Perhaps you, too, feel as though you’re living in a fertile void right now. My experience of this space is that it has an almost timeless quality to it – the past is gone, and the future is not yet here. But it’s about something more than being “in the moment,” because even “the moment” somehow ceases to exist. It, too, has been swallowed up.
It doesn’t matter whether you resonate perfectly with my sharing or not. What’s relevant is that this period is actually a gateway of magnanimous proportions. Right now we are being “held” (which is vastly different from being “held back”), and it’s important not to mistake a lack of quantifiable forward movement in the external world for stagnation.

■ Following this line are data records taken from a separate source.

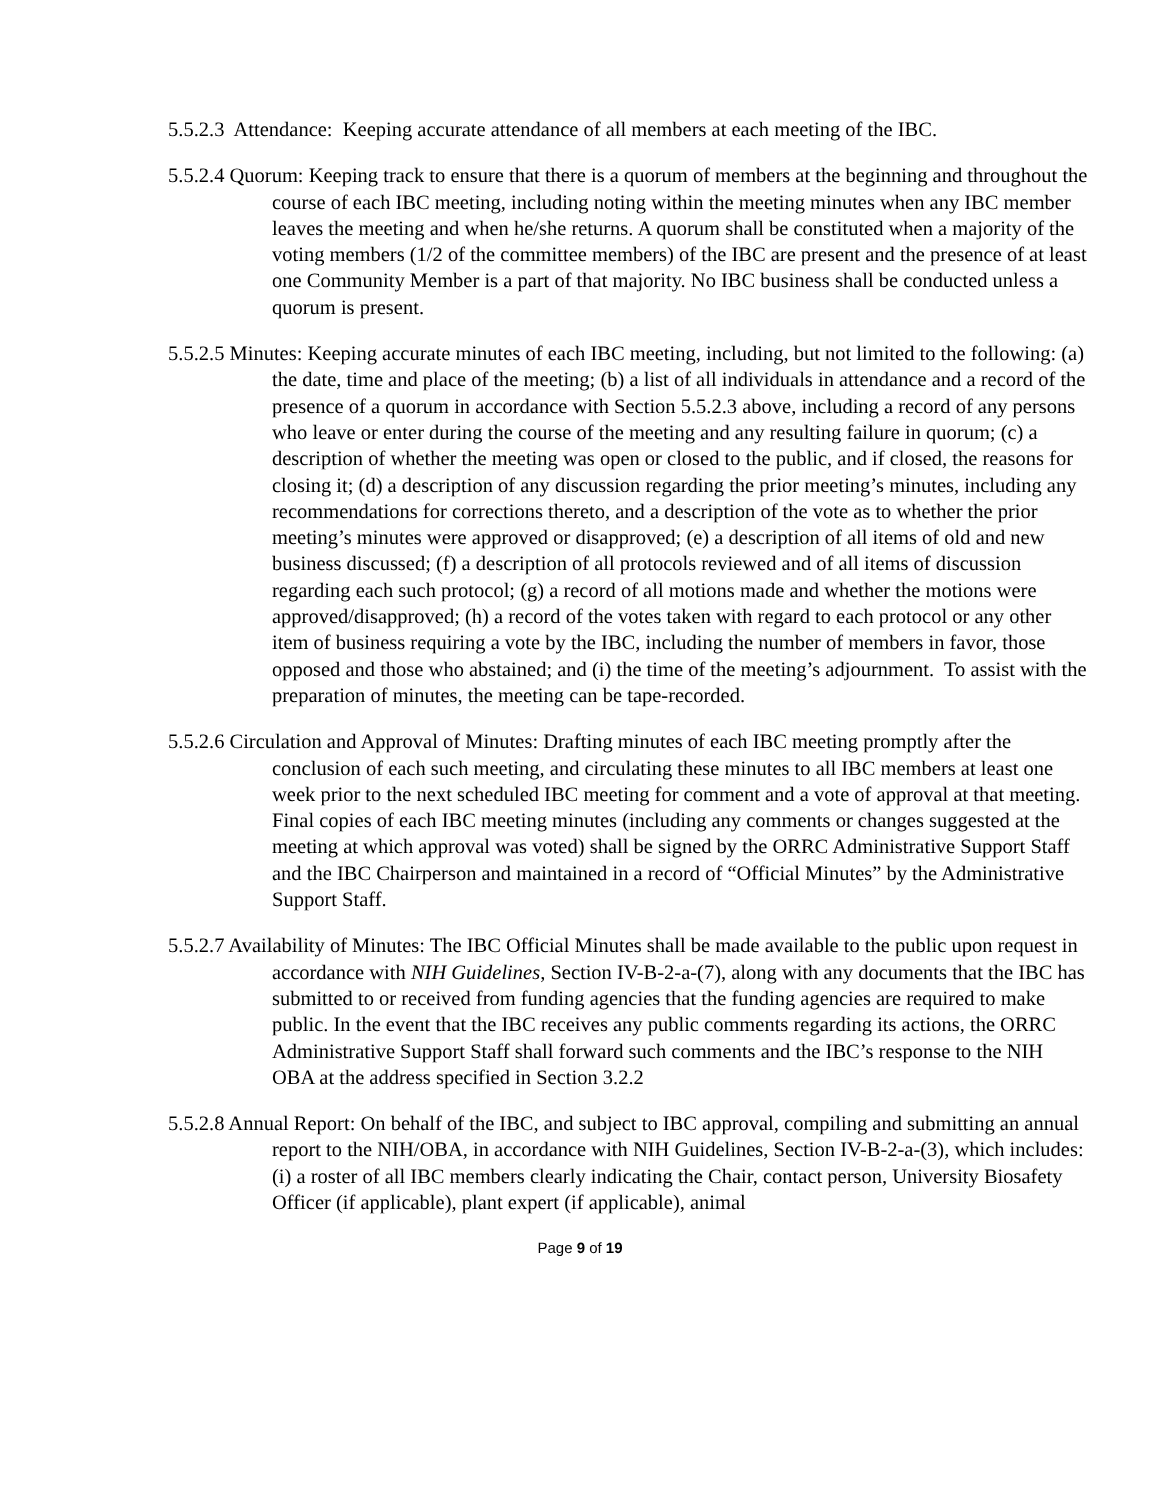5.5.2.3 Attendance: Keeping accurate attendance of all members at each meeting of the IBC.
5.5.2.4 Quorum: Keeping track to ensure that there is a quorum of members at the beginning and throughout the course of each IBC meeting, including noting within the meeting minutes when any IBC member leaves the meeting and when he/she returns. A quorum shall be constituted when a majority of the voting members (1/2 of the committee members) of the IBC are present and the presence of at least one Community Member is a part of that majority. No IBC business shall be conducted unless a quorum is present.
5.5.2.5 Minutes: Keeping accurate minutes of each IBC meeting, including, but not limited to the following: (a) the date, time and place of the meeting; (b) a list of all individuals in attendance and a record of the presence of a quorum in accordance with Section 5.5.2.3 above, including a record of any persons who leave or enter during the course of the meeting and any resulting failure in quorum; (c) a description of whether the meeting was open or closed to the public, and if closed, the reasons for closing it; (d) a description of any discussion regarding the prior meeting’s minutes, including any recommendations for corrections thereto, and a description of the vote as to whether the prior meeting’s minutes were approved or disapproved; (e) a description of all items of old and new business discussed; (f) a description of all protocols reviewed and of all items of discussion regarding each such protocol; (g) a record of all motions made and whether the motions were approved/disapproved; (h) a record of the votes taken with regard to each protocol or any other item of business requiring a vote by the IBC, including the number of members in favor, those opposed and those who abstained; and (i) the time of the meeting’s adjournment. To assist with the preparation of minutes, the meeting can be tape-recorded.
5.5.2.6 Circulation and Approval of Minutes: Drafting minutes of each IBC meeting promptly after the conclusion of each such meeting, and circulating these minutes to all IBC members at least one week prior to the next scheduled IBC meeting for comment and a vote of approval at that meeting. Final copies of each IBC meeting minutes (including any comments or changes suggested at the meeting at which approval was voted) shall be signed by the ORRC Administrative Support Staff and the IBC Chairperson and maintained in a record of “Official Minutes” by the Administrative Support Staff.
5.5.2.7 Availability of Minutes: The IBC Official Minutes shall be made available to the public upon request in accordance with NIH Guidelines, Section IV-B-2-a-(7), along with any documents that the IBC has submitted to or received from funding agencies that the funding agencies are required to make public. In the event that the IBC receives any public comments regarding its actions, the ORRC Administrative Support Staff shall forward such comments and the IBC’s response to the NIH OBA at the address specified in Section 3.2.2
5.5.2.8 Annual Report: On behalf of the IBC, and subject to IBC approval, compiling and submitting an annual report to the NIH/OBA, in accordance with NIH Guidelines, Section IV-B-2-a-(3), which includes: (i) a roster of all IBC members clearly indicating the Chair, contact person, University Biosafety Officer (if applicable), plant expert (if applicable), animal
Page 9 of 19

What we’re currently experiencing is intense integration. And integration has more of a yin quality to it than most of us are comfortable with (think
Hexagram #2 if you consult the
I Ching!). In any case, we live in a pretty yang world, so this territory can take some getting used to. It is tremendously fecund space, but we have to “learn to stay,” as Pema Chodron might say.
A couple of years ago I attended a talk by writer and Buddhist teacher
Susan Piver at the local Shambhala Center. Susan was discussing relationships, but, for the purposes of this conversation, the topic could have been anything. Anyway, afterwards we got to talking about one of her four premises which was this: discomfort isn’t necessarily a sign that something is wrong. In fact, it is very often just the opposite.
Because I teach yoga, Susan appealed to me with an analogy. “Ashley,” she said, “Think of it like this. If you’re teaching a yoga class and a student is having trouble in pigeon because she has tight hips, you’re not going to rush over and go, ‘Oops, sorry. Wrong pose for you. We’ll get you something different.’ You’re going to help her learn to be there -- to bump up against her edge. Because that’s where the transformation happens.”
Right now, most of us are up against an edge of some sort. And many of us are resisting it with vehement force. Perhaps we assume we know better how the journey is supposed to unfurl. Or perhaps we’re just wildly uncomfortable. No matter.
In this space it’s really important to remember that we’re not necessarily “in the wrong pose” just because it might feel excruciating.
See if you can “learn to stay” in this fertile void. Keep in mind that true knowing is passive. Granted, it may ultimately inspire assertive action, but in its organic state, it is receptive. We can’t manipulate or manufacture Truth. It comes unbidden, when we’re at ease, when we’ve dropped evaluative measures and expectations, when we’ve surrendered calculation and cleverness, when we’ve worn out the muscles of resistance.
My advice: cultivate openness over deliberation at this time. Let there be a question where perhaps there wasn’t one before. And in that space, allow yourself to ultimately get worked by the alchemy of the process.